Five of the 11 individuals who were facing hazing charges in connection with the 2021 alcohol poisoning death of a freshman at Virginia Commonwealth University have had their charges dropped.
The five suspended students, who were members of the now-expelled Delta Chi fraternity, were present during a February 2021 party, where Adam Oakes, a 19-year-old from Loudoun County, died after being told to drink a 40-ounce bottle of whiskey, a police investigation found.
That night, Oakes’ blood alcohol content rose to .419. He vomited and passed out in front of others. No 911 calls were made.
“They could have intervened and pumped his stomach or gotten the massive amounts of alcohol out of his system,” Eric Oakes, Adam’s father, previously told Northern Virginia Magazine following his discussion with the medical examiner.

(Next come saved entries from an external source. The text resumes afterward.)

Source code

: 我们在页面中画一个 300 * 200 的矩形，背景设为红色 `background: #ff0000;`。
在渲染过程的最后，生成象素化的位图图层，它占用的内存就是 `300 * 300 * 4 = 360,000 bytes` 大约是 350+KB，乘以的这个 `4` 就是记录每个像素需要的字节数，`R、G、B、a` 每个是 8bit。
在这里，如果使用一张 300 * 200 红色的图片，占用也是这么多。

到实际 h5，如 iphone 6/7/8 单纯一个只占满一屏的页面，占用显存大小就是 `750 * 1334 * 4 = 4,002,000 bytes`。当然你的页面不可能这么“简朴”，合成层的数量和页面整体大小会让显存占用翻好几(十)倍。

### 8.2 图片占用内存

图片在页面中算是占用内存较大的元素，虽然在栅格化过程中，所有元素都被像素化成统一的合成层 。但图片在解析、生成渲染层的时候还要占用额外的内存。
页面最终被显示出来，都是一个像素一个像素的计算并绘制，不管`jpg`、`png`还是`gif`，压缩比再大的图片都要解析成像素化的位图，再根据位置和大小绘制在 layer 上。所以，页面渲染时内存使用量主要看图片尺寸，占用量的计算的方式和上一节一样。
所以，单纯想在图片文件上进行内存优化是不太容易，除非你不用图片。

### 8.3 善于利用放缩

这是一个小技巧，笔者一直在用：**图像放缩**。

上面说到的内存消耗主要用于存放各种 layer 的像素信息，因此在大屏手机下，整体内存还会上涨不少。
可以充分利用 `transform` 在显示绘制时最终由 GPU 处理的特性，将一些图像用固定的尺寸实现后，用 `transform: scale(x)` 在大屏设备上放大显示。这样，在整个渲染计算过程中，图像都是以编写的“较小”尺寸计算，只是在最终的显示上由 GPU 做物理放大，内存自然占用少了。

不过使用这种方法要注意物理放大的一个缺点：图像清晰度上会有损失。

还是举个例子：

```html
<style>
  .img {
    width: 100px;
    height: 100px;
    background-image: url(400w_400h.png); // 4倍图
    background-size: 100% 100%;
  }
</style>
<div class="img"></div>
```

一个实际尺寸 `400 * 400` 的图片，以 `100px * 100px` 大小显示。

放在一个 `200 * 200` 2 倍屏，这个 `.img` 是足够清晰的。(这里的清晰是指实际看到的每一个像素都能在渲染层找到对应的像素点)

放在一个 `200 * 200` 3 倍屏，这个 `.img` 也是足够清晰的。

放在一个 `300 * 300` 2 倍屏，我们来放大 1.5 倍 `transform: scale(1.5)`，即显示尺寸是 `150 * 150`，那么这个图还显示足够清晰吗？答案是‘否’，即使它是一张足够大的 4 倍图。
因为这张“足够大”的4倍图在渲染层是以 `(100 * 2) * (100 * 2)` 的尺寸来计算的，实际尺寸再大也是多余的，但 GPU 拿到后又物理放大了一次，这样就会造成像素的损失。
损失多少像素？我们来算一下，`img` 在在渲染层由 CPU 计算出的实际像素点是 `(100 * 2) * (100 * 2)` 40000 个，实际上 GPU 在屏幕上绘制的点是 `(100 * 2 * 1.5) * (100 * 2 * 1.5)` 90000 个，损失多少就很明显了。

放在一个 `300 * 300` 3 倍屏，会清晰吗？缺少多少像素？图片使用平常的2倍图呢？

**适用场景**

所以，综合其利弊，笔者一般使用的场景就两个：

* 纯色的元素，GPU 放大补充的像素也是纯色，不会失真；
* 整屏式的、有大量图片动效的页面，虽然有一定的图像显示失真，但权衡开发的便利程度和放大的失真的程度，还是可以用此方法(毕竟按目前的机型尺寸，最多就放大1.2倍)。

A subsequent investigation unveiled a culture of hazing that university staff has failed to stifle. The school responded by shuttering of the fraternity months after Oakes’ death, with a university-wide alcohol ban at Greek life events following a short time later.

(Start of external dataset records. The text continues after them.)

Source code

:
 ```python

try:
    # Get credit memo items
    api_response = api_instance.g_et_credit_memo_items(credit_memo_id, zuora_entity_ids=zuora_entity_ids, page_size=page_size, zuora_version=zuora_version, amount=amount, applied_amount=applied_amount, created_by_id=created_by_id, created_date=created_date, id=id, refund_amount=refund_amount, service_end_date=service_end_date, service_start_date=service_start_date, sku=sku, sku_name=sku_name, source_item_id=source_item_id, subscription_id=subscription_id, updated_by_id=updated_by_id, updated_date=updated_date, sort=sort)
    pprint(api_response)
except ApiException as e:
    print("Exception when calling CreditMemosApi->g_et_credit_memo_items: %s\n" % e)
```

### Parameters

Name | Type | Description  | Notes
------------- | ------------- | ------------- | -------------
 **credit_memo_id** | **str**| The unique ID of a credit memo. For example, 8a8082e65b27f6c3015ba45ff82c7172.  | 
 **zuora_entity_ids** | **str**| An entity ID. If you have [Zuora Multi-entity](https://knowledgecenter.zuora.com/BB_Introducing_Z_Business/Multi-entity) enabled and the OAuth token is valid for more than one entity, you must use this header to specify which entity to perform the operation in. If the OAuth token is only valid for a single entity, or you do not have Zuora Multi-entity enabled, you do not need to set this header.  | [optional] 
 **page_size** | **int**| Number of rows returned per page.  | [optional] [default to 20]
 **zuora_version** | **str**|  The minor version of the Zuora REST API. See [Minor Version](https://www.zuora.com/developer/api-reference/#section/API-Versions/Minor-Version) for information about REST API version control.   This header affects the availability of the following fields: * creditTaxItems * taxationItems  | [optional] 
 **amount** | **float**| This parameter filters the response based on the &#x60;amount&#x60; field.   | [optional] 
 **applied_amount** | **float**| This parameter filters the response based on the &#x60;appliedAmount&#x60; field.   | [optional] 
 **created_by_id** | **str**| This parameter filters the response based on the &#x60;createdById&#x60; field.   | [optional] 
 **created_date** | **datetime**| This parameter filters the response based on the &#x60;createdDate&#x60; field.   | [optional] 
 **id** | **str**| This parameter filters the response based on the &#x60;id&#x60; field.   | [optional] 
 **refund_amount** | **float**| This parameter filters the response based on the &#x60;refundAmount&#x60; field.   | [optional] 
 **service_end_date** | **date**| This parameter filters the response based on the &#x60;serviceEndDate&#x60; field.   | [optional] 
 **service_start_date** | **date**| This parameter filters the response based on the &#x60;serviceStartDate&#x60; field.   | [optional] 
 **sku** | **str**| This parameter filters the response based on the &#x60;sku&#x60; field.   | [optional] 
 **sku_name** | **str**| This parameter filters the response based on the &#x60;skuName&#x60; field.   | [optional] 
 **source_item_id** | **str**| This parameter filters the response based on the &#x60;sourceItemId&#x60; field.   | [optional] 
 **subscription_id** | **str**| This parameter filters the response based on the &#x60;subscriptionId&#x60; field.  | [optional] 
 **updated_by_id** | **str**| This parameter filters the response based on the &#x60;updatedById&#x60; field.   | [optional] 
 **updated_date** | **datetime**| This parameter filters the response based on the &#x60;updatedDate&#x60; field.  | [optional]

A prosecutor did not go into detail, meanwhile, as to why charges for the five former students were dropped, according to the Richmond Times-Dispatch. The other six students pleaded guilty or no contest.
“Just because their charges are dropped doesn’t mean they’re innocent,” Courtney White, Adam Oakes’ cousin, told NBC 4. “It still kinda hits you like a Mac truck because you realize that there’s five people who are going to get off scot-free in what was a hazing incident that led to Adam’s death.”
Charges in the case included hazing and serving alcohol to a minor, both misdemeanors. None of the remaining defendants were given a jail sentence.